> AIM OF THE EXERCISE:
Reproduce the following listing character for character, keeping its line breaks.

━━━━━━

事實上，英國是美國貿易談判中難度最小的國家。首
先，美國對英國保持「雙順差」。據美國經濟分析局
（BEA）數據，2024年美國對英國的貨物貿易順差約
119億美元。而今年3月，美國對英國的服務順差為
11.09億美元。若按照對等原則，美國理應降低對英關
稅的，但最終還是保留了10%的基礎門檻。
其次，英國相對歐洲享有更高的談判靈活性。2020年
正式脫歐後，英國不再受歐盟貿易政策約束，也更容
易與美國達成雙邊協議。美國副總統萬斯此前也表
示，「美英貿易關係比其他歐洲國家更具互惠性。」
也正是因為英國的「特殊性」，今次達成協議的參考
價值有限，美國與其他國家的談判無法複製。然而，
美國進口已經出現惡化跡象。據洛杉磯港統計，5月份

━━━━━━

> EXPECTED ANSWER:
事實上，英國是美國貿易談判中難度最小的國家。首
先，美國對英國保持「雙順差」。據美國經濟分析局
（BEA）數據，2024年美國對英國的貨物貿易順差約
119億美元。而今年3月，美國對英國的服務順差為
11.09億美元。若按照對等原則，美國理應降低對英關
稅的，但最終還是保留了10%的基礎門檻。
其次，英國相對歐洲享有更高的談判靈活性。2020年
正式脫歐後，英國不再受歐盟貿易政策約束，也更容
易與美國達成雙邊協議。美國副總統萬斯此前也表
示，「美英貿易關係比其他歐洲國家更具互惠性。」
也正是因為英國的「特殊性」，今次達成協議的參考
價值有限，美國與其他國家的談判無法複製。然而，
美國進口已經出現惡化跡象。據洛杉磯港統計，5月份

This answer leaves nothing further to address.